Continued instability with Tufts’ inflow of federal funds has resulted in cuts to professors’ research, students losing lab assistant positions and administrative difficulties in choosing where to distribute limited finances.
The sudden cuts are part of a continued effort by President Donald Trump and his administration to slash federal grants for research in higher education. Universities across the United States are being affected by these cuts.
Communication from Tufts about cuts was varied, leaving many in the dark about the status of their projects. One impacted researcher is Professor of Chemistry Joshua Kritzer, whose five-year research grant — largely funded through the National Institute of Health — stopped coming.
“I got very little communication and I got no insight into what was causing the delay,” Kritzer said.
Four months later, Kritzer received an email saying that his funding was approved and would be released into his account, though he wouldn’t receive it until a few weeks later.
“I still had to basically go to bare bones,” Kritzer said.
While Kritzer was able to continue his work due to Tufts’ support, albeit without any expansion and with only essential purchases, he lost researchers as he was unable to replace those who graduated and had to postpone the hiring of a post-doctoral student.
“The Ph.D. students and the post-docs who are working on these projects — it’s going to take them longer to earn their degree. So that’s a year of their greatest productivity, and the years that they’re going to be most creative and productive, and just putting a break on that,” Kritzer stated.
Cuts to funding also impacted Pooja Shah, a senior community health major who accepted positions to work with three Tufts professors during summer 2025. She learned that they lost funding from either the United States Agency for International Development or the NIH and were unable to hire her.
“Even before I started any work, I got this email that was like, ‘We’ve been issued a stop order,’ so I legally wasn’t allowed to do any more work for them,” Shah stated about one of her positions.
Shah believed much of the research was cut due to Diversity, Equality and Inclusion-related screenings, which appeared in several projects she was joining on public health impacts abroad.
“At first [Dr. Ramnath Subbaraman] was telling me, ‘It’s looking good,’” Shah said. “But it became pretty clear that it would be politically impossible for that grant to go through and not have some kind of issue with the federal government.”
Shah claimed that she never received clear acknowledgement from Tufts about how students were impacted by research cuts.
“I think some form of communication would have been great,” Shah said. “Even just something that was like, ‘Sorry this is happening. We know that this is a loss of income for you.
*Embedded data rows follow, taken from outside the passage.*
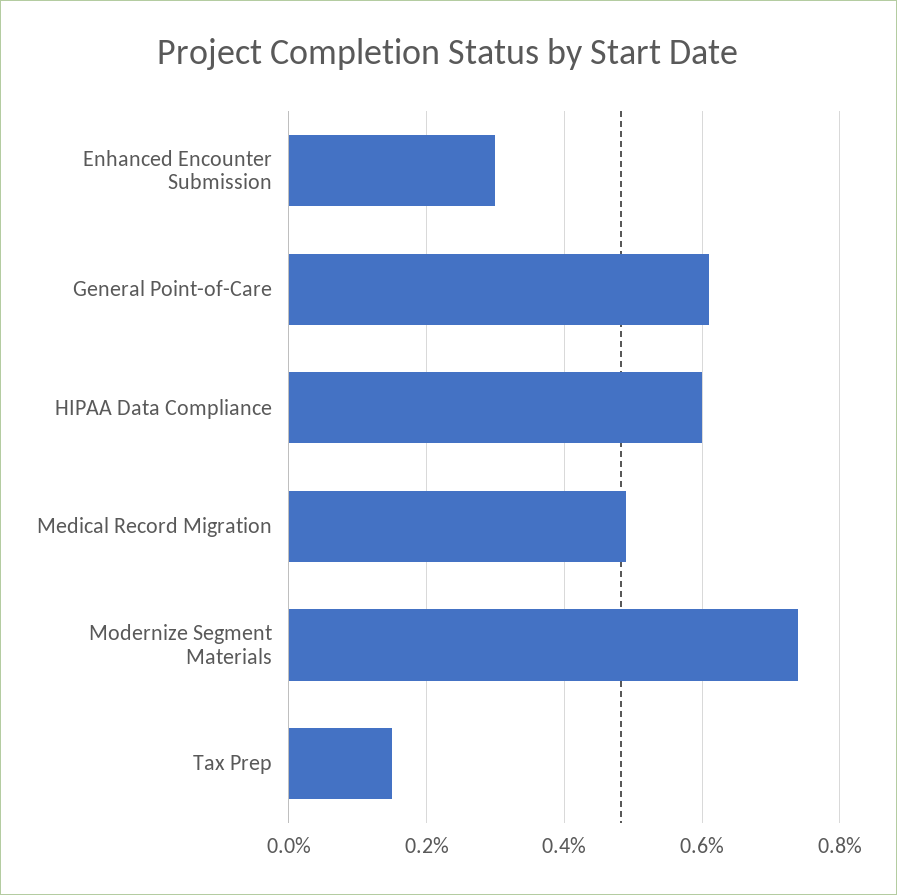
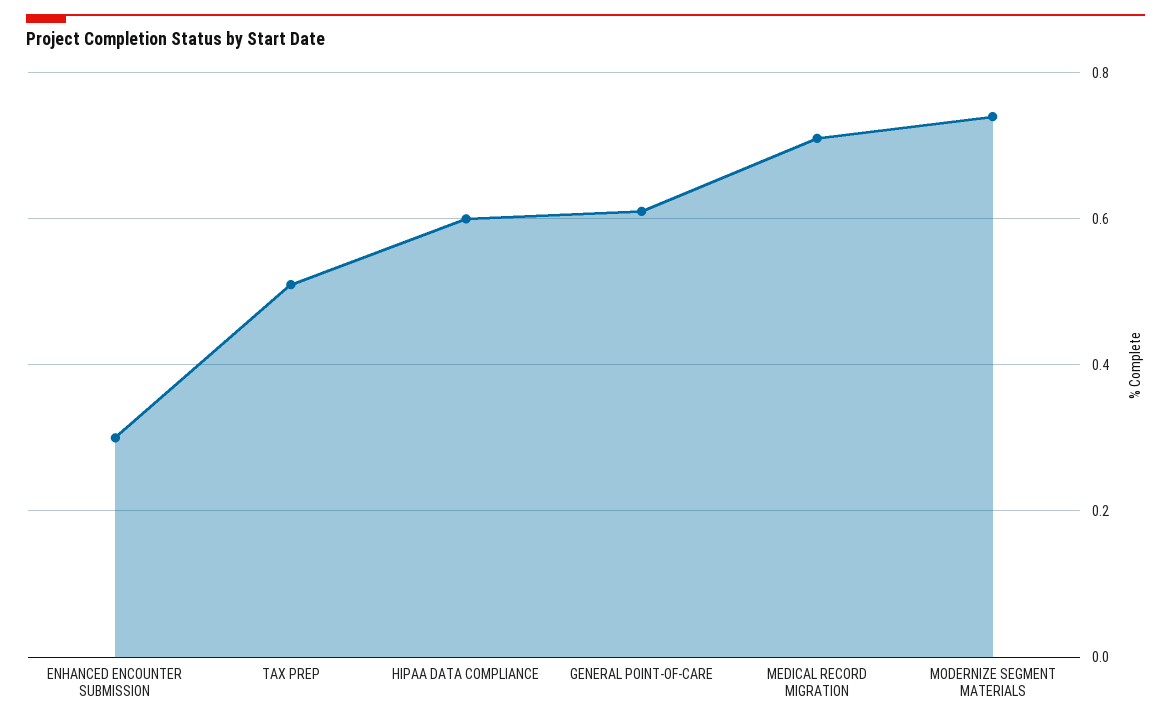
Medical Record Migration: 0.5 -> 0.7
Tax Prep: 0.15 -> 0.5

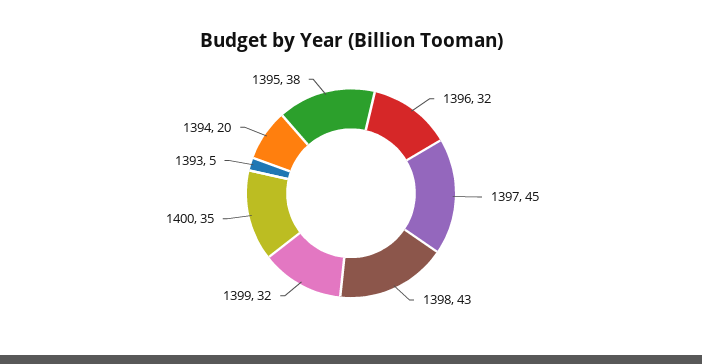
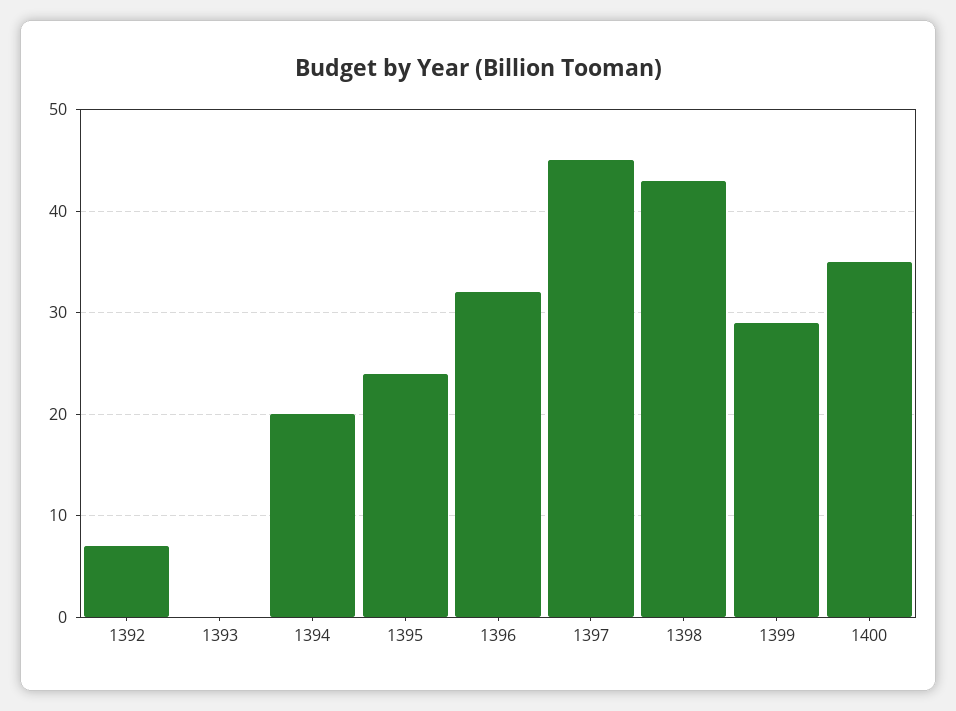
1399: 32 -> 29
1393: 5 -> 0
1395: 38 -> 24
1392: none -> 7

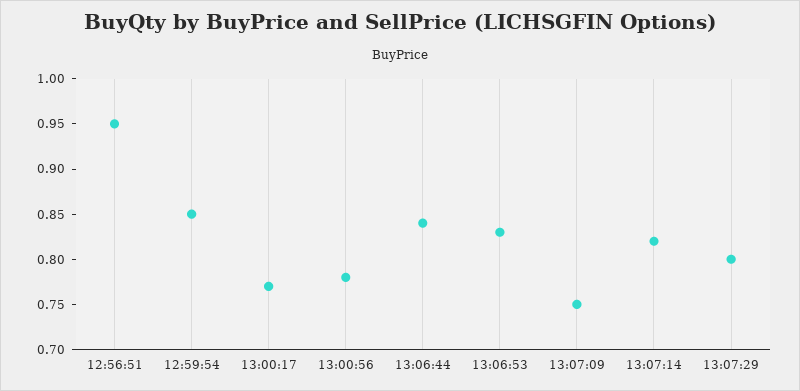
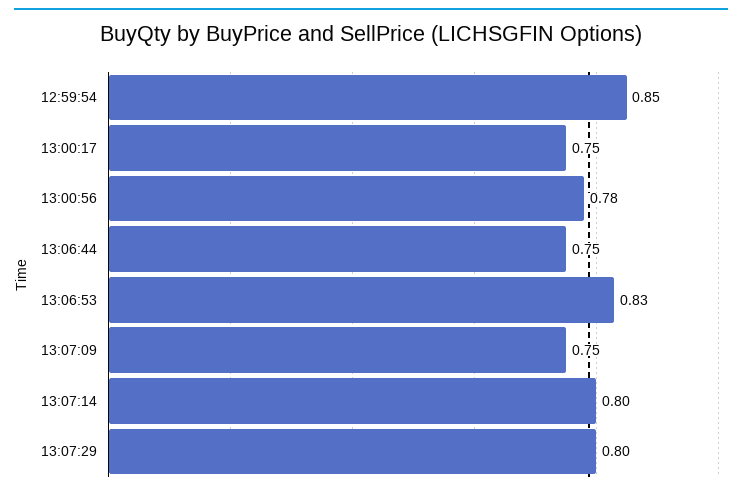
12:56:51: 0.95 -> none
13:00:17: 0.77 -> 0.75
13:06:44: 0.84 -> 0.75
13:07:14: 0.82 -> 0.8

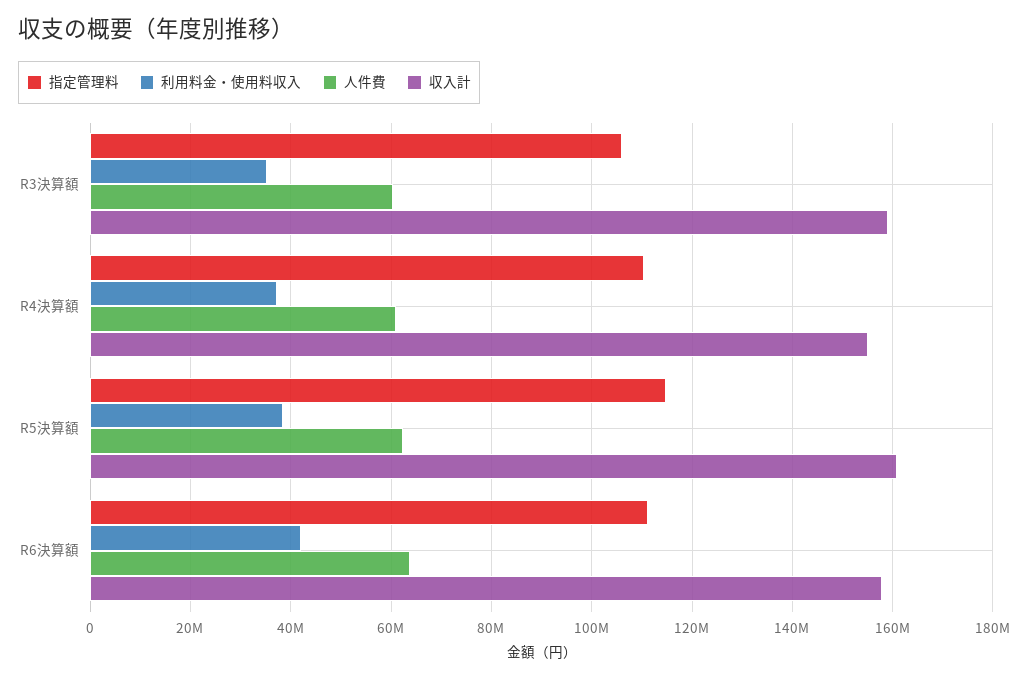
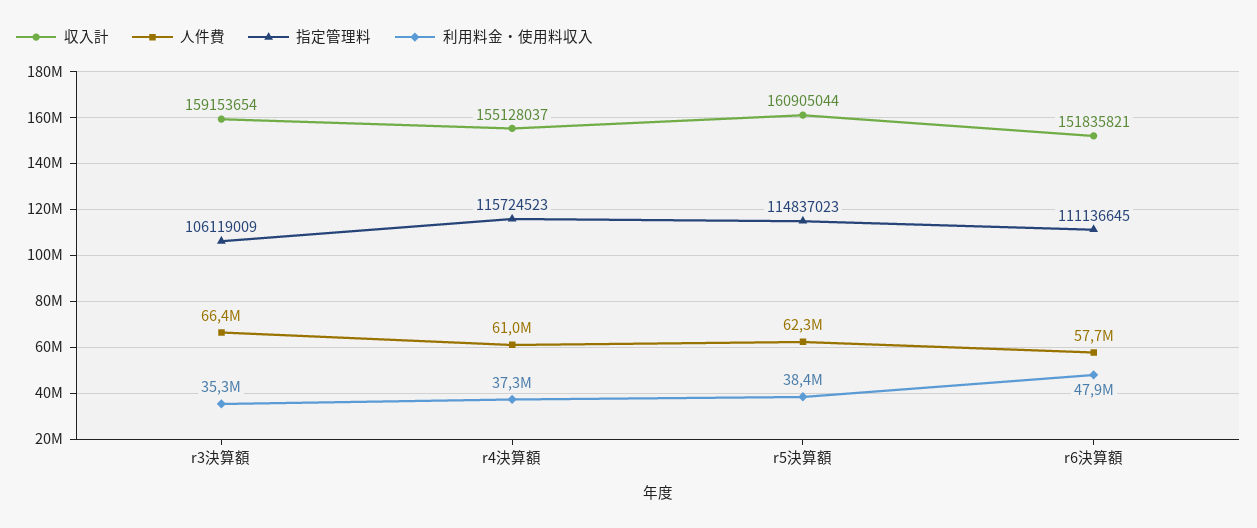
人件費, R3決算額: 60000000 -> 66400000
指定管理料, R4決算額: 110000000 -> 115724523
利用料金・使用料収入, R6決算額: 42000000 -> 47900000
人件費, R6決算額: 64000000 -> 57700000
収入計, R6決算額: 158000000 -> 151835821

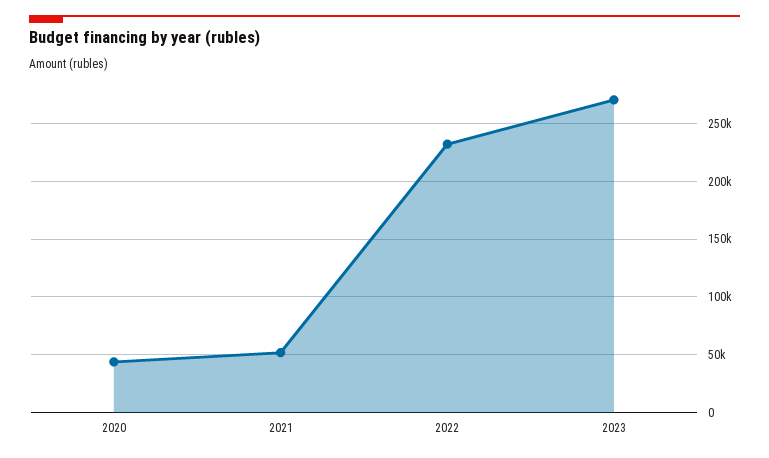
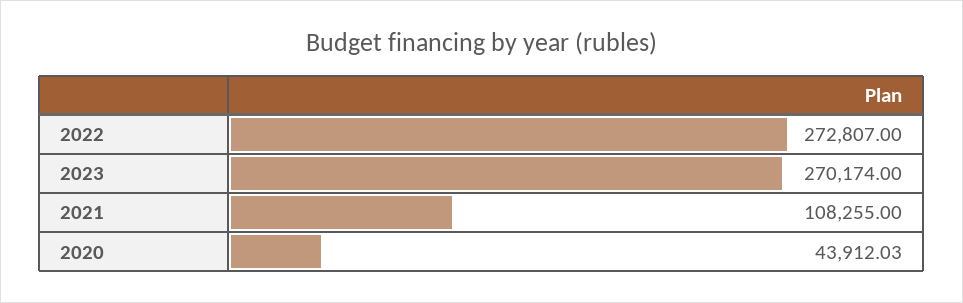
2021: 50000 -> 108255
2022: 230000 -> 272807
Here are some ways we can support you.’”
While Shah expressed desire for more explanation, Kritzer praised Tufts’ communication amid his delayed funding.
“Their communication was excellent,” Kritzer remarked.
He later elaborated that he was “really proud of the way they supported not just the research, but the researchers, the graduate students, especially the international students.”
While he did not address the lack of communication, Bernard Arulanandam, the vice provost for research, commented on Tufts’ uneven financial support of research, which allowed Kritzer’s work to continue and left Shah without a research position.
“While we could not provide direct financial support in every case and for every dollar lost, our focus was on ensuring continuity, collaboration, and the strategic repositioning of affected research,” he wrote in a statement to the Daily.
Arulanandam addressed how Tufts will continue to safeguard research opportunities for researchers amid funding instability.
“Despite shifting federal budgets and an increase in legal and regulatory requirements, there continue to be significant opportunities — though the bar for competitiveness is rising,” Arulanandam wrote. “The current federal administration is making significant investments in artificial intelligence across diverse fields, such as healthcare, energy, manufacturing, and security, all areas where Tufts is well positioned to contribute.”
Entering the end of her time as an undergraduate, in a period where research is increasingly competitive, Shah placed emphasis on the greater losses that stem from research cuts.
“People … tell me that they’re sorry for me,” Shah said. “And, as much as I appreciate that, I think the bigger focus is just that people are gonna die. People will literally lose their life because of this, because a lot of this was very immediate research that funds peoples’ needs, like water sanitation, [tuberculosis] medicine, all of those things are things that people will die without.”
Kritzer echoed Shah’s comments, believing that the Trump administration’s cuts to scientific research have dangerous consequences.
“As a person involved in the scientific enterprise, I’m angry,” Kritzer said. “It makes me angry, both because I don’t want science to be politicized, and also because they are trashing one of the greatest engines of human progress in human history, which is the American biomedical research system.”